Gobel, archevêque de Paris, vint confesser à la barre qu’il n’avait jamais été qu’un imposteur, qu’un charlatan ; et qu’il méprisait le culte dont il avait été le ministre. Pour de l’argent une foule de prêtres suivit son exemple ; c’était à qui se déprêtriserait.

Le 20 Novembre 1793 mit le comble à ces folies irréligieuses ; vint une file immense d’hommes rangés sur deux lignes et couverts de dalmatiques, chasubles et chapes ; on portait sur des brancards des calices, des ciboires, des soleils, des candélabres, des plats d’or et d’argent. À cette riche offrande, la gaîté s’empara de la troupe qui l’apportait ; elle demanda pour prix de son zèle et en signe de triomphe, de danser à l’instant même la carmagnole ; la Convention nationale y consentit ; et plusieurs membres, sortant de leurs chaises curules, prirent par la main les filles revêtues d’habits sacerdotaux et dansèrent la carmagnole.
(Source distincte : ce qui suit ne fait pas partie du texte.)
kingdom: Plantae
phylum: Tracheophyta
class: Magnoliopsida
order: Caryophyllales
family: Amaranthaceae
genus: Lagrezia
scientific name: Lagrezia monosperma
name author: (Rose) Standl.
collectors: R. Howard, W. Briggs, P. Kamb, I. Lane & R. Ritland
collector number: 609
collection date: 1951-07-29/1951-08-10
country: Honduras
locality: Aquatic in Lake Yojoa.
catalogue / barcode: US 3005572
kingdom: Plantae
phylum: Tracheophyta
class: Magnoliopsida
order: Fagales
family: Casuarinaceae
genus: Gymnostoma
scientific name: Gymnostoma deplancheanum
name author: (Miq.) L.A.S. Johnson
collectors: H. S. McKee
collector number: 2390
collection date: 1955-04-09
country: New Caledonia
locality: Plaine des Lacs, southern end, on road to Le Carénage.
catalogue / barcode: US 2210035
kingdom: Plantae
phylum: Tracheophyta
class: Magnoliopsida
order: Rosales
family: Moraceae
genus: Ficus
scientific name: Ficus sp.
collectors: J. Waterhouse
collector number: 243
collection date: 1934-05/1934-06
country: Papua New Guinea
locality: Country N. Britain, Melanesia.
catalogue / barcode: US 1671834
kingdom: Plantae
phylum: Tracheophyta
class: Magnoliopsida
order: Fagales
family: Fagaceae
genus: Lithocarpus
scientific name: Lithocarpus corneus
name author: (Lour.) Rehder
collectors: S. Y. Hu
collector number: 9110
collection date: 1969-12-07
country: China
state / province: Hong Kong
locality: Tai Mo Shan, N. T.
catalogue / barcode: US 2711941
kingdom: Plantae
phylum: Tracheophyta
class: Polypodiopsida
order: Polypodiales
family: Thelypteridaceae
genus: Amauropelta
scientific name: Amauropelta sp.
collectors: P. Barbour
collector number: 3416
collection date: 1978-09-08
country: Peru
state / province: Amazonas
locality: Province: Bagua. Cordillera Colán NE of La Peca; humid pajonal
Le lendemain il fut décidé que les reliques de Sainte Geneviève seraient brûlées sur la place de Grève pour y expier le crime d’avoir servi à propager l’erreur, et à faire bouillir la marmite de chanoines fainéants. Un habitué de la Montagne et le plus terrible vociférateur parmi ces énergumènes, un nommé Fayan, voulut que le procès-verbal fût envoyé à toutes les sections et au Pape ; cela passa ; et l’on fut sur le point de recommencer la danse de la carmagnole.

Mais au milieu de ces mascarades, les danseurs donnaient de l’aplomb au tribunal révolutionnaire, ordonnaient l’apothéose de Marat, aiguillonnaient le zèle homicide des proconsuls ; et par leur chère loi sur les suspects se ménageaient les moyens d’envoyer à l’échafaud ou de plonger dans la caverne des prisons quiconque n’obtiendrait pas de son comité révolutionnaire un certificat de civisme.